Choreography vs orchestration: when each pattern fits
Choreography works when the saga has 2-3 steps, each service owns its compensation logic, and the flow is linear. Payment reserved, then inventory reserved. If inventory fails, payment service listens for the failure event and reverses itself. Simple. Decoupled. Two desks. Each knows what to do.
Beyond 3 steps, choreography becomes a distributed state machine that nobody can draw on a whiteboard. Each service must know which events to react to and which compensating events to emit. Six departments each reacting to memos from the previous department. Nobody sees the whole process. Orchestration centralizes the coordination. The saga coordinator knows the full sequence, tracks progress in a persistent store, and triggers compensation in the correct reverse order. More coupling to the coordinator, but much easier to debug and extend. A project manager who owns the process. More overhead. But someone can actually explain what’s happening.

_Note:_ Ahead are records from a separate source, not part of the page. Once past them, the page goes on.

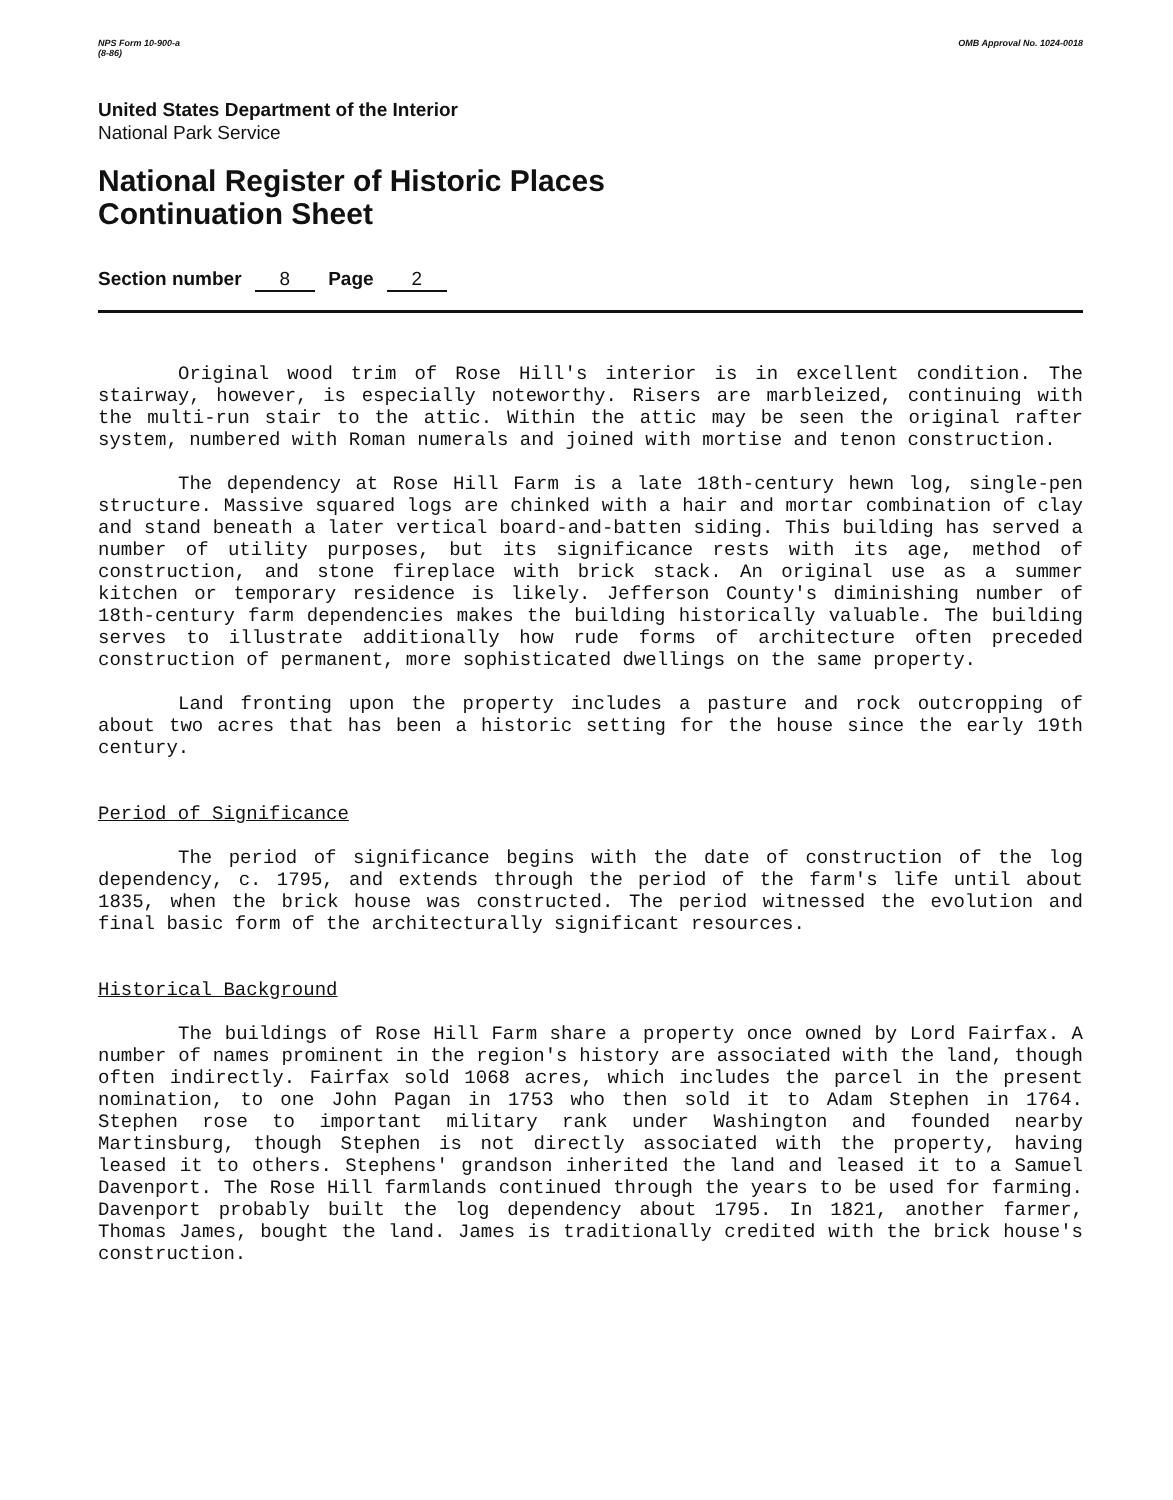NPS Form 10-900-a
(8-86) OMB Approval No. 1024-0018
United States Department of the Interior
National Park Service
National Register of Historic Places
Continuation Sheet
Section number 8 Page 2
Original wood trim of Rose Hill's interior is in excellent condition. The stairway, however, is especially noteworthy. Risers are marbleized, continuing with the multi-run stair to the attic. Within the attic may be seen the original rafter system, numbered with Roman numerals and joined with mortise and tenon construction.
The dependency at Rose Hill Farm is a late 18th-century hewn log, single-pen structure. Massive squared logs are chinked with a hair and mortar combination of clay and stand beneath a later vertical board-and-batten siding. This building has served a number of utility purposes, but its significance rests with its age, method of construction, and stone fireplace with brick stack. An original use as a summer kitchen or temporary residence is likely. Jefferson County's diminishing number of 18th-century farm dependencies makes the building historically valuable. The building serves to illustrate additionally how rude forms of architecture often preceded construction of permanent, more sophisticated dwellings on the same property.
Land fronting upon the property includes a pasture and rock outcropping of about two acres that has been a historic setting for the house since the early 19th century.
Period of Significance
The period of significance begins with the date of construction of the log dependency, c. 1795, and extends through the period of the farm's life until about 1835, when the brick house was constructed. The period witnessed the evolution and final basic form of the architecturally significant resources.
Historical Background
The buildings of Rose Hill Farm share a property once owned by Lord Fairfax. A number of names prominent in the region's history are associated with the land, though often indirectly. Fairfax sold 1068 acres, which includes the parcel in the present nomination, to one John Pagan in 1753 who then sold it to Adam Stephen in 1764. Stephen rose to important military rank under Washington and founded nearby Martinsburg, though Stephen is not directly associated with the property, having leased it to others. Stephens' grandson inherited the land and leased it to a Samuel Davenport. The Rose Hill farmlands continued through the years to be used for farming. Davenport probably built the log dependency about 1795. In 1821, another farmer, Thomas James, bought the land. James is traditionally credited with the brick house's construction.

What the Industry Gets Wrong About Microservice Communication
“Start with REST, switch to async later.” Switching from sync to async after 20 services are wired together means renegotiating contracts with every caller. The interface shape is baked into retry logic, error handling, and deployment pipelines across a dozen codebases. Making the right pattern choice early costs a few days of design discussion. Making it late costs quarters of migration. Ripping out the phone system after everyone’s memorized the extensions.
“gRPC is always faster than REST.” gRPC is faster for payload serialization. Binary protobuf is much more compact than JSON. But when the bottleneck is the database query behind the API, a service that takes 400ms to query PostgreSQL returns in 400ms regardless of the transport protocol. Faster intercom doesn’t help when the person on the other end needs 400ms to look up the answer. Measure where latency actually lives before changing protocols.
That 800ms inventory lookup cascading through three synchronous hops? With async events carrying cross-domain state changes and circuit breakers capping the remaining sync calls, the same traffic spike degrades gracefully instead of toppling the checkout page. The services are still talking. They just stopped standing in line. Memos in inboxes. Intercoms for urgent questions. The building runs because people stopped blocking each other.